▸ **Your instructions**
Starting with the first line, output the data exactly, through to the last line.
─── Working data
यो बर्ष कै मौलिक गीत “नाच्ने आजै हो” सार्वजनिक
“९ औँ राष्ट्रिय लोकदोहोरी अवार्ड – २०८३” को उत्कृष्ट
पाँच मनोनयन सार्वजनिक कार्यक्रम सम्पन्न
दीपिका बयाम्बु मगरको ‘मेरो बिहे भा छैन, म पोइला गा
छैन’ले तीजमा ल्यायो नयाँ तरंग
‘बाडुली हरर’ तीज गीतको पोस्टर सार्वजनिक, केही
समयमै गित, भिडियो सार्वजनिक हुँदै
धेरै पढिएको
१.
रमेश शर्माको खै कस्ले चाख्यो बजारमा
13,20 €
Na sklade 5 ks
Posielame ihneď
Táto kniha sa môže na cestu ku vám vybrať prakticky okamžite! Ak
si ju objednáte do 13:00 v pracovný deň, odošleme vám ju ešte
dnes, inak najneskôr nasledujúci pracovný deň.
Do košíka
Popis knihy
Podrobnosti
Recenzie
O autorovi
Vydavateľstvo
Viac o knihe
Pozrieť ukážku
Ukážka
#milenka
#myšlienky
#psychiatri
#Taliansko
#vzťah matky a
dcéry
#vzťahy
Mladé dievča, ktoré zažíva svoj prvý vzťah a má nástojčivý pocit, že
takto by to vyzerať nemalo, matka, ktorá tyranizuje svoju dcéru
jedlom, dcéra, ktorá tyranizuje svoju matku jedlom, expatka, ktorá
──────
▸ **Task result**
यो बर्ष कै मौलिक गीत “नाच्ने आजै हो” सार्वजनिक
“९ औँ राष्ट्रिय लोकदोहोरी अवार्ड – २०८३” को उत्कृष्ट
पाँच मनोनयन सार्वजनिक कार्यक्रम सम्पन्न
दीपिका बयाम्बु मगरको ‘मेरो बिहे भा छैन, म पोइला गा
छैन’ले तीजमा ल्यायो नयाँ तरंग
‘बाडुली हरर’ तीज गीतको पोस्टर सार्वजनिक, केही
समयमै गित, भिडियो सार्वजनिक हुँदै
धेरै पढिएको
१.
रमेश शर्माको खै कस्ले चाख्यो बजारमा
13,20 €
Na sklade 5 ks
Posielame ihneď
Táto kniha sa môže na cestu ku vám vybrať prakticky okamžite! Ak
si ju objednáte do 13:00 v pracovný deň, odošleme vám ju ešte
dnes, inak najneskôr nasledujúci pracovný deň.
Do košíka
Popis knihy
Podrobnosti
Recenzie
O autorovi
Vydavateľstvo
Viac o knihe
Pozrieť ukážku
Ukážka
#milenka
#myšlienky
#psychiatri
#Taliansko
#vzťah matky a
dcéry
#vzťahy
Mladé dievča, ktoré zažíva svoj prvý vzťah a má nástojčivý pocit, že
takto by to vyzerať nemalo, matka, ktorá tyranizuje svoju dcéru
jedlom, dcéra, ktorá tyranizuje svoju matku jedlom, expatka, ktorá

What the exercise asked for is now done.